Eslourenties-Daban (/fr/; Es·hlorentias) is a commune in the Pyrénées-Atlantiques department and Nouvelle-Aquitaine region of south-western France.

== Geography ==
Eslourenties-Daban is located twenty kilometers east of Pau. The river Gabas, a tributary of the Adour, flows through the commune.

== History ==
Paul Raymond notes that in 1385, Eslourenties-Daban had seven fires and depended on the bailiwick of Pau. This commune was the chief town of the notairie des Lannes and Rivière-Ousse, then during the 18th century of the notairie des Lannes only. The remains of a fortified complex from the 11th century bear witness to the ancient past of the commune.

== Intercommunality ==
Eslourenties-Daban is part of four intermunicipal structures:

- The Community of Municipalities of Nord-Est Béarn;
- The school union of Eslourenties - Lourenties - Limendous;
- The energy syndicate of Pyrénées-Atlantiques;
- The intercommunal drinking water supply syndicate of Luy - Gabas - Lées.

Eslourenties-Daban is home to the headquarters of the Eslourenties-Lourenties-Limendous school union.

== Demographics ==

In 2018, the commune had 353 inhabitants.

== Religious heritage ==
The church of St. Martin dates from the 19th century. It contains furniture, a processional cross, a statue, and canopies, referenced in the general inventory of cultural heritage.

== Environmental heritage ==
The lake of Gabas, a 216ha lake is used for irrigation and is a support of low water level.

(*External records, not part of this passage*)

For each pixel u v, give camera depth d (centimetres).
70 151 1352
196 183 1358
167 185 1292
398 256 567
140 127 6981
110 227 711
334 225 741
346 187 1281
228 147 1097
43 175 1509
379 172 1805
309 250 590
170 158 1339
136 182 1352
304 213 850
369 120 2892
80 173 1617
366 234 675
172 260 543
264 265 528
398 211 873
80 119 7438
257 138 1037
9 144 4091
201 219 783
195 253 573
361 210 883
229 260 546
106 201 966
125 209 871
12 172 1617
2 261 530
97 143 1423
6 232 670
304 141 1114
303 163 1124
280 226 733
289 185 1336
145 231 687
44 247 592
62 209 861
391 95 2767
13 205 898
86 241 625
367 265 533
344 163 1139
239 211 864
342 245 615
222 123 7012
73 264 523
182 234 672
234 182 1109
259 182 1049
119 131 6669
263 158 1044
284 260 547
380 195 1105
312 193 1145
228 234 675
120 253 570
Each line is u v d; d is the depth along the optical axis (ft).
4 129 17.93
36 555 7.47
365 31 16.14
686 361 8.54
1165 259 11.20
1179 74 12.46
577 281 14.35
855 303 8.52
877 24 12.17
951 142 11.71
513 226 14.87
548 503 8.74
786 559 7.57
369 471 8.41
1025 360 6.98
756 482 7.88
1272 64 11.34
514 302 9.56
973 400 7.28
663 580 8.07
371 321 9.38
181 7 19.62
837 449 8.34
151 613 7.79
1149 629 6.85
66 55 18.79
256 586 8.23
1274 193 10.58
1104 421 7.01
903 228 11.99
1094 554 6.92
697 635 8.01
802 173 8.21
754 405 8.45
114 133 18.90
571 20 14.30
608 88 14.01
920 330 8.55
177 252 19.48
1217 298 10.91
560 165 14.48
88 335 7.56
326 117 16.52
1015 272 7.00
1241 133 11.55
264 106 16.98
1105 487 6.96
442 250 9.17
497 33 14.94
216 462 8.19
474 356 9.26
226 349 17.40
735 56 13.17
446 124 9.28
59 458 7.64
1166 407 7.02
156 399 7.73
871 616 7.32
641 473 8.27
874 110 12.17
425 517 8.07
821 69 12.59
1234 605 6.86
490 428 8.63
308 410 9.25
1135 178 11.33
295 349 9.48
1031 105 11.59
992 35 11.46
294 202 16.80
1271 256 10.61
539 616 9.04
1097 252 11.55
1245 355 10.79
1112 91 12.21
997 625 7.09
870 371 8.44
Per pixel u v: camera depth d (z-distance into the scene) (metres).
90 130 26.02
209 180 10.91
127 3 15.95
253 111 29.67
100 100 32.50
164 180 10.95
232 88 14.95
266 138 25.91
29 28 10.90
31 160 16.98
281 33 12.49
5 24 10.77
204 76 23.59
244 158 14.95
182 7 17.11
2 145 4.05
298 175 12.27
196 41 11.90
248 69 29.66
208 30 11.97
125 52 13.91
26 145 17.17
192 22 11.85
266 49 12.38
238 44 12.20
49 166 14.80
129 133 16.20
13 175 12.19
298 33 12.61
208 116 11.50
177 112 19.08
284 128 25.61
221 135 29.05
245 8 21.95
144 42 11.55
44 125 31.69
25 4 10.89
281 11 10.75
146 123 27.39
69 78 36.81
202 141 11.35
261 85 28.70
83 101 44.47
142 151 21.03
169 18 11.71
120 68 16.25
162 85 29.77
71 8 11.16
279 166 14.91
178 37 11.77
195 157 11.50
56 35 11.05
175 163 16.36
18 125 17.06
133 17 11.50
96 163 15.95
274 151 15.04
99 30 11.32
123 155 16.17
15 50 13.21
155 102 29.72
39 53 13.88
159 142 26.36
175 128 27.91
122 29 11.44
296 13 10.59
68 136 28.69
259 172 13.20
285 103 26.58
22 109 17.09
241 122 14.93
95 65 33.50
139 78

The commune also has an environmental pole for fishing intended for environmental education, and a Fishing and Nature House, with a showroom specially equipped for the handicapped. The Handi-fishing pole promotes the practice of leisure fishing for all publics and is specially equipped to welcome disabled people and has received the label Tourisme Handicap.